Customer feedback is everything. We share verbatim feedback constantly — screenshots of happy (and unhappy) emails, feature requests, chat transcripts, etc. We also use a CRM, Propeller, to maintain context between our team and users over the course of weeks or months of communication.

Our primary marketing effort is building native integrations for non-technical users. We launched as a non-friendly API, but have since added 1 or more integrations per week. Most recently we built integrations with Gumroad, Instapage, and Delighted.

What is your strategy for getting people to your site and then converting them to a customer?

Building a company is a journey, and we’re very open about sharing ours. The Fomo blog is responsible for nearly half of our users, and basics like word of mouth and some light PR attribute the rest. To assist in on-page conversion, we launched a Live Preview portal that lets visitors input their own website to test Fomo live on their site without signup up or writing any code.

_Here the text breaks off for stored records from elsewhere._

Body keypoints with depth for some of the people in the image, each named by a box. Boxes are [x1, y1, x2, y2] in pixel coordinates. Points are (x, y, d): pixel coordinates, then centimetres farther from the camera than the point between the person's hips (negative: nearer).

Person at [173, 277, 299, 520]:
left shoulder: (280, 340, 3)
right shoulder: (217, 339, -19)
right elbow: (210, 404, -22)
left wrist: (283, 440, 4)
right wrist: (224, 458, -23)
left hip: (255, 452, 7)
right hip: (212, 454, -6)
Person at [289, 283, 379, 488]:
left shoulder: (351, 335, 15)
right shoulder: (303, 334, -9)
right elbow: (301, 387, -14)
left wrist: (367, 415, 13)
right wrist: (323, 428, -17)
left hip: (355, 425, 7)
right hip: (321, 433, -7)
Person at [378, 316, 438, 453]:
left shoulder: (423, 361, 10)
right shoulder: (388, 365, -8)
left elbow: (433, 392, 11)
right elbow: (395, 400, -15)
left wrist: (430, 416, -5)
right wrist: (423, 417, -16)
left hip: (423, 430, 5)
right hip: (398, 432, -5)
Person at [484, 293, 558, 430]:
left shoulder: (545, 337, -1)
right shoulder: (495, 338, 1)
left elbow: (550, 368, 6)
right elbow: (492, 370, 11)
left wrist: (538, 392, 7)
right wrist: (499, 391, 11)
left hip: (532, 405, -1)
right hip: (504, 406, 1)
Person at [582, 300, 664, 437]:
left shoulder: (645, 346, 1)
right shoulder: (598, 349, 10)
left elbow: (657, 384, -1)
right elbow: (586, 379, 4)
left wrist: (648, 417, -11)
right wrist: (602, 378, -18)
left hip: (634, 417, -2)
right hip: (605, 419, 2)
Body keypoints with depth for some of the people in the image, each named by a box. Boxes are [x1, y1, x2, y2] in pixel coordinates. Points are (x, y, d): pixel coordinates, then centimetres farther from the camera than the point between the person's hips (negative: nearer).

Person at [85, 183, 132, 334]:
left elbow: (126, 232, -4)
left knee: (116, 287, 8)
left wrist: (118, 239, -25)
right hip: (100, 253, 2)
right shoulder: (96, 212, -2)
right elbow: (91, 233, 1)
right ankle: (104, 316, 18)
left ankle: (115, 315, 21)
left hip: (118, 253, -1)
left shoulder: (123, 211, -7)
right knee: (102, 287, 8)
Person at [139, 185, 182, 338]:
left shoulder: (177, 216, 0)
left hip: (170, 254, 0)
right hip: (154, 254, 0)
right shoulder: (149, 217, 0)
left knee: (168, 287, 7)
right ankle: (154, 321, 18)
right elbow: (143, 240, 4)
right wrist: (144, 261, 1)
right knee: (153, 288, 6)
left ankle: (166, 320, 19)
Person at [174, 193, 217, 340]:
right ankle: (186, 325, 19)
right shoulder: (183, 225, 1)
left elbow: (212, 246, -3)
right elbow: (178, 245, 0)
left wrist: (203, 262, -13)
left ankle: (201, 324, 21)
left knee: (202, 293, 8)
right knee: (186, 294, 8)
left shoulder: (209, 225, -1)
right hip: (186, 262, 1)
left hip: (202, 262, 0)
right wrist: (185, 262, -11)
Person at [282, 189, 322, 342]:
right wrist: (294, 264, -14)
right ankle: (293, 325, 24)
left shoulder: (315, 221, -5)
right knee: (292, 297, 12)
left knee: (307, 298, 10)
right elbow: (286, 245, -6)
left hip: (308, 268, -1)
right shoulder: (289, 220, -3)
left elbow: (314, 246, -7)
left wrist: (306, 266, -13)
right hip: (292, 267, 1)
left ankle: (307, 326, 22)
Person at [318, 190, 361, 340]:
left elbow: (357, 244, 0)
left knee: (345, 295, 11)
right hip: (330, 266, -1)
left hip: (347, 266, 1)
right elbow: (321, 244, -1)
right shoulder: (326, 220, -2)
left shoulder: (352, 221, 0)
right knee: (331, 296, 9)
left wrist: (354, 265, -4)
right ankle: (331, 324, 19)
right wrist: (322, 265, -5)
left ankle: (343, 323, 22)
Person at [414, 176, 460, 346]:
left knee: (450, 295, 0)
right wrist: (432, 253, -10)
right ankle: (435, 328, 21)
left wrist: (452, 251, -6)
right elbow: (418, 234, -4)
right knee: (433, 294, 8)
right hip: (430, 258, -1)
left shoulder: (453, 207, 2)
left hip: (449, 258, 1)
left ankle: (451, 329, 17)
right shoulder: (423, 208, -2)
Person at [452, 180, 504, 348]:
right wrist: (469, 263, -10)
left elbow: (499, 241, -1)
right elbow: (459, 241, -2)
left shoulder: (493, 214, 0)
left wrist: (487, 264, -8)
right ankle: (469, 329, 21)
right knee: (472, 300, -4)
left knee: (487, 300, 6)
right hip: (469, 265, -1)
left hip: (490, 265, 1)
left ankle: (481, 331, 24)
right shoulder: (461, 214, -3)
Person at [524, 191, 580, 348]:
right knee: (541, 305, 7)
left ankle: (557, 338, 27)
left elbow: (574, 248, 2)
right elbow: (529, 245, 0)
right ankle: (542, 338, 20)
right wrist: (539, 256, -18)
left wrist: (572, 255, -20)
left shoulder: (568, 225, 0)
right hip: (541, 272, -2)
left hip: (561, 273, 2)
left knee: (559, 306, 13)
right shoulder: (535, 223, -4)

Is there any advice you’d like to give to budding startup marketers to help them work smart and stay productive?

Ruthlessly eliminate non-essential tasks. Creativity is addicting, and it can spin you out of focus quickly. One day you’ll think of increasing pricing, the next you’ll consider a forever free plan. There will always be another feature you can build, or another market you can go after. We’ve considered building an advertising component to Fomo ever since Day 1, but have continued to push it back because it would distract us from our core audience and our core competencies.

Put another way learning to balance opportunistic ideas with your company’s vision, mission and goals is one of the most important frameworks for staying productive and on-brand.

A big thanks to Ryan for taking the time out to answer these questions! If you haven’t already, we highly recommend that you check out Fomo.